Ray Tierney, president, Broadridge Trading and Connectivity Solutions: The digital transformation journey that capital markets firms are on begins with the integration of digital technology into all areas of a business, fundamentally changing how individuals operate and deliver value to customers. In Broadridge’s recent Next-Gen Technology Adoption Survey, nearly half (49%) of respondents described investing in innovative technologies as important to their company’s strategic transformation. Implementing next-generation technologies brings significant financial and strategic benefits to firms, and we’re only going to see firms accelerate investments in these areas as we head into the new year. We are seeing large volumes of data become more readily available and easily accessible.
This will help to fuel the effectiveness of these new disruptive technologies and will also allow firms to accurately measure how their investments are helping to reduce operating costs. Big data won’t just get bigger, it will get smarter. This transformation requires a cultural change, one that enables organisations to continually challenge the status quo, experiment, and get comfortable with failure. I believe that this is one of the biggest challenges that firms need to overcome in the next 12 months, and it’s positive to see that some traditional players are starting to make that shift. Next year, expect to see the appetite continuing to grow for firms to acquire or partner with technology vendors to enhance their client engagement and experience as they seek to differentiate themselves from their competitors.

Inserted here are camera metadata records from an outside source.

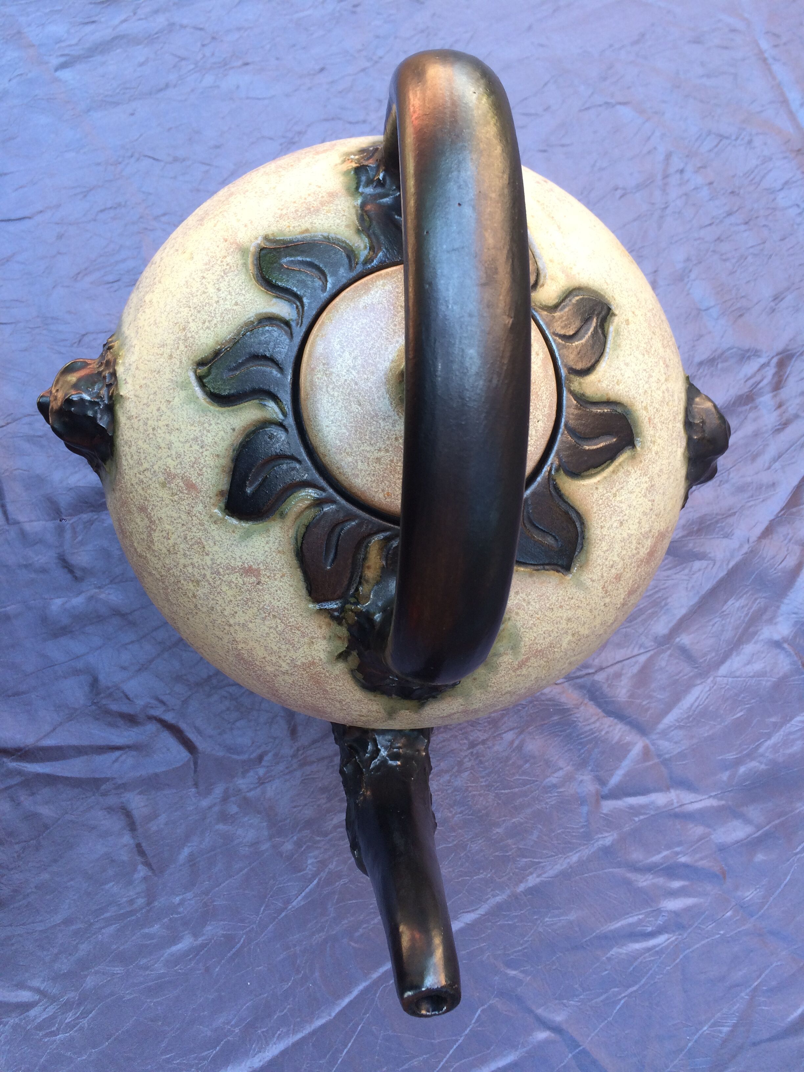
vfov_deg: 61.7
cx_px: 402
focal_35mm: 29
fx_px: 898
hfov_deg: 48.2
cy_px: 536
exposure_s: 1/100
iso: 32
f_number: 2.2
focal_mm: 4.15
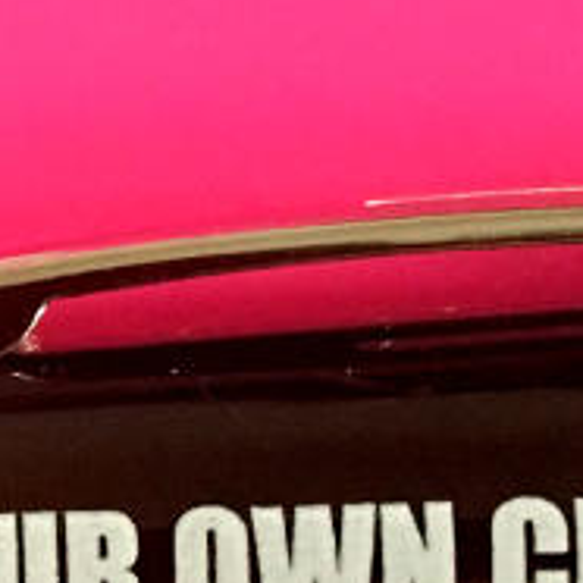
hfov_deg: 7.6
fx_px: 4211
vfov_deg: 7.9
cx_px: -533
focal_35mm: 221
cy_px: 201
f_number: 2.2
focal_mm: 4.15
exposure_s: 1/25
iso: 200
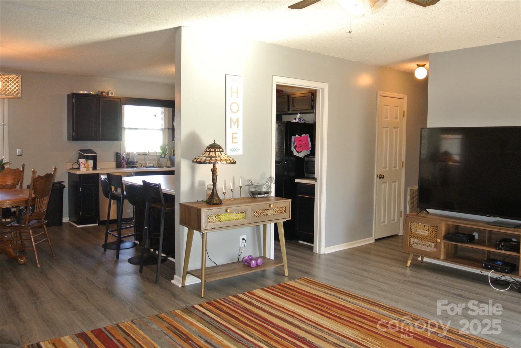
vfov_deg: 45.1
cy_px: 174
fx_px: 420
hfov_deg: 63.6
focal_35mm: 29
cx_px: 260
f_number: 3.5
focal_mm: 11
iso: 450
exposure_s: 1/60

Steve Collie, co-founder and co-head of client delivery, FINBOURNE Technology: The pace at which these investment trends are moving, along with the need to deliver on-demand client reporting has equally fuelled the need for scalable, cloud-native solutions that can deliver elasticity. This will necessitate a Modern Financial Data Stack that can deliver firms with a real-time, financial data repository, consolidating and translating multi-asset class transactions, market and reference data, in the public cloud. The industry will also need to explore SaaS capabilities including bitemporality, a critical component when it comes to pricing and measuring risk across the emerging digital asset space, enabling firms and their clients to see their data across two timelines. Bitemporality is essential to delivering an improved risk profile and reduced exposure, offering deeper insights into trading patterns, for future cryptocurrency transactions. As we have seen, cryptocurrencies are not immune to bubble risk, so the ability to manage exposure in real-time is not only a necessity but could also minimise the need to sell-off real assets and cover margins.